March 11, 2024
This weekend in one of the AI engineer group chats I'm in, we had an interesting discussion about self-hosting the components of voice/conversational AI apps as compared to using SaaS services.
This is a generally interesting topic, and I've had this (new) AI infra conversation a lot recently. I've also had a similar conversation many, many times over the years with a bunch of different friends and customers about the economics and trade-offs of managing your own WebRTC servers vs using a service like @trydaily.
Here's what I posted about voice bots:
We’ve done a lot of cost/performance analysis here for the voice+AI apps we are helping our big customers roll out. The main issue with self-hosting right now is that open source models aren’t quite there yet for all three core functions: STT, LLM, and TTS. Whisper-large is great but getting very low latency is non-trivial. Mixtral and Llama-2 are good but not as good as GPT-4 for open-ended conversation. ElevenLabs and PlayHT voices are much better than Open Source voice models, and Deepgram Aura is good and crazy fast.
You can definitely build for some use cases with self-hosted components. And I agree with you that a big long term trend will be towards open source and also more models running on device.

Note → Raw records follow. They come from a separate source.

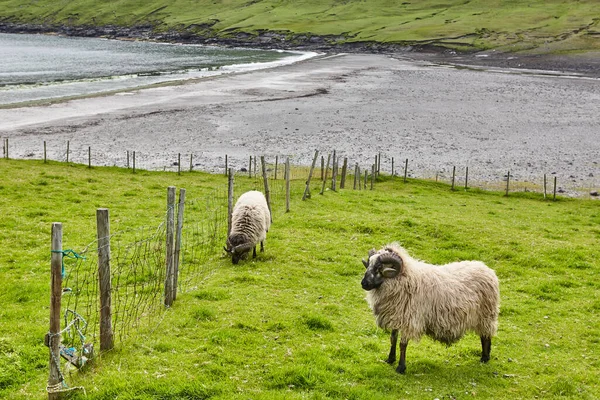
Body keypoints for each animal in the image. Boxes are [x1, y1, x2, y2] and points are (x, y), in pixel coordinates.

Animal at [364, 242, 500, 374]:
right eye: (369, 265)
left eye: (379, 268)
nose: (363, 283)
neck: (405, 279)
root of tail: (486, 269)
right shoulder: (397, 315)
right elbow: (393, 339)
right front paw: (390, 359)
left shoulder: (410, 320)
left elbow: (403, 344)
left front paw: (401, 367)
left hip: (486, 314)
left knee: (485, 336)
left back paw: (485, 357)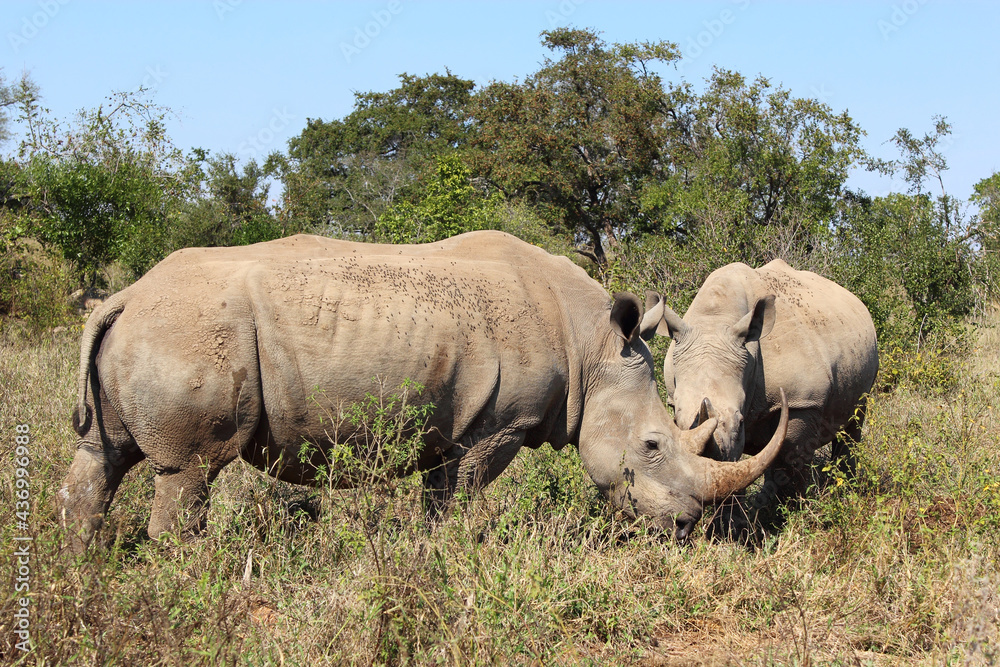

It’s worth noting that the economics of self-hosting are tough. We would have to be doing a massive amount of whisper (hacked up to be real-time) before we’d save money over using @DeepgramAI. Similarly, we did the cost exercise for self-hosting custom fine tunes of Llama-2 70 for ambient scribing/clinical notes (healthcare). Even with very optimistic growth projections the numbers say we should just stick with GPT-4 this year. 😁
All this stuff is evolving quickly, though. Exciting times!